Leading the AI industry forward with open, collaborative efforts
The challenges of harmful content affect the entire tech industry and society at large. That’s why we open-source our technology to make it available for others to use. We believe being open and collaborative with the AI community will spur research and development, create new ways of detecting and preventing harmful content, and help keep people safe.
Here are some pieces of technology we’ve open-sourced in recent years, including 2 industry competitions we led:
XLM-R is a machine learning model that’s trained in one language and then used with other languages without additional training data.

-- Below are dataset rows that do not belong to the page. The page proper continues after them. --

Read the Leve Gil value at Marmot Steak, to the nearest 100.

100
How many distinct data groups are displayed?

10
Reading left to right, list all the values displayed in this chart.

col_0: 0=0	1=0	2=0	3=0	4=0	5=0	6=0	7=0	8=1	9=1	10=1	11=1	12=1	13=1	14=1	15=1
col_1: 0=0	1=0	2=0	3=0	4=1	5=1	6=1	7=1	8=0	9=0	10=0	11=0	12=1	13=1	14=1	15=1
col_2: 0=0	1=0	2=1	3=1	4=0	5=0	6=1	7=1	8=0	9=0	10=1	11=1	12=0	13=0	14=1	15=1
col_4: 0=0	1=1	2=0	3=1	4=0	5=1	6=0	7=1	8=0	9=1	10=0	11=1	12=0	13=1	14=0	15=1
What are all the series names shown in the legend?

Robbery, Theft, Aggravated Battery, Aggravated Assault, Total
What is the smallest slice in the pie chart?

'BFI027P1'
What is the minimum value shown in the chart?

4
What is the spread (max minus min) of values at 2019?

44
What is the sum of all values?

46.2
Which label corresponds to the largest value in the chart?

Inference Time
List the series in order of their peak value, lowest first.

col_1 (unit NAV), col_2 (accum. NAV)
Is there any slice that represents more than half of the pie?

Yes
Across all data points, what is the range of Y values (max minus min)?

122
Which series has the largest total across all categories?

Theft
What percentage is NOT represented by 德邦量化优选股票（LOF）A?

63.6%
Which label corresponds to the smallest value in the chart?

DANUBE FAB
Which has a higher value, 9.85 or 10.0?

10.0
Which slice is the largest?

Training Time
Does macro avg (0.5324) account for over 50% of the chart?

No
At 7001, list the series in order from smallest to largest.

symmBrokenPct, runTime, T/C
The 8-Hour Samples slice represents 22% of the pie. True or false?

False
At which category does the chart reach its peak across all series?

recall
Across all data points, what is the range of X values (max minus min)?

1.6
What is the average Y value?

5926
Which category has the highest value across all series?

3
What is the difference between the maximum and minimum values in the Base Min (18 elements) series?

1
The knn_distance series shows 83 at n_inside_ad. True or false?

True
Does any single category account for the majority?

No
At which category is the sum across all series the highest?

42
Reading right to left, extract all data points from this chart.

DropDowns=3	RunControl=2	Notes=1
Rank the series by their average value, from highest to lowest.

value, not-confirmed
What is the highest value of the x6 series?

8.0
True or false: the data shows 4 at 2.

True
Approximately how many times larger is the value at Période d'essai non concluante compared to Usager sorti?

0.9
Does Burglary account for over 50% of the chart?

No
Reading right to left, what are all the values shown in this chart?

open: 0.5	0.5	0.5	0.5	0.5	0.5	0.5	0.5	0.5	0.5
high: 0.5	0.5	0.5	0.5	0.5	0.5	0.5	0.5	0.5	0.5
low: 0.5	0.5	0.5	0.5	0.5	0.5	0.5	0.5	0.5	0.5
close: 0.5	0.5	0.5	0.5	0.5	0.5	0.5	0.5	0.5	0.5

With people posting content in more than 160 languages on Meta technologies, XLM-R lets us use one model for many languages, instead of one model per language. This helps us more easily identify hate speech and other violating content across a wide range of languages and launch products in multiple languages at once. We open-sourced our models and code so the research community can improve the performance of their multilingual models. Goal: To give people the best experience on our platforms, regardless of the language they speak.
Linformer is a transformer architecture that analyzes billions of pieces of content on Facebook and Instagram in different regions around the world. Linformer helps detect hate speech and content that incites violence. We published our research and open-sourced the Linformer code so other researchers and engineers could improve their models. Goal: To create a new AI model that learns from text, images and speech and efficiently detects hate speech, human trafficking, bullying and other forms of harmful content.
Deepfakes Detection Challenge
We created a competition with Microsoft, the Partnership on AI, and academics from several universities for technology that better detects when AI has been used to alter a video in order to mislead viewers. Our contribution to the Deepfakes Detection Challenge was commissioning a realistic data set, which the industry lacked, to help detect deepfakes. Goal: To spur the industry to create new ways of detecting and preventing media manipulated with AI from being used to mislead people.
We created a competition with Getty Images and DrivenData to accelerate research on the problem of detecting hate speech that combines images and text. Our contribution to the Hateful Memes Challenge was creating a unique data set of over 10,000 examples so researchers could easily use them in their work. Goal: To spur the industry to create new approaches and methods for detecting multimodal hate speech.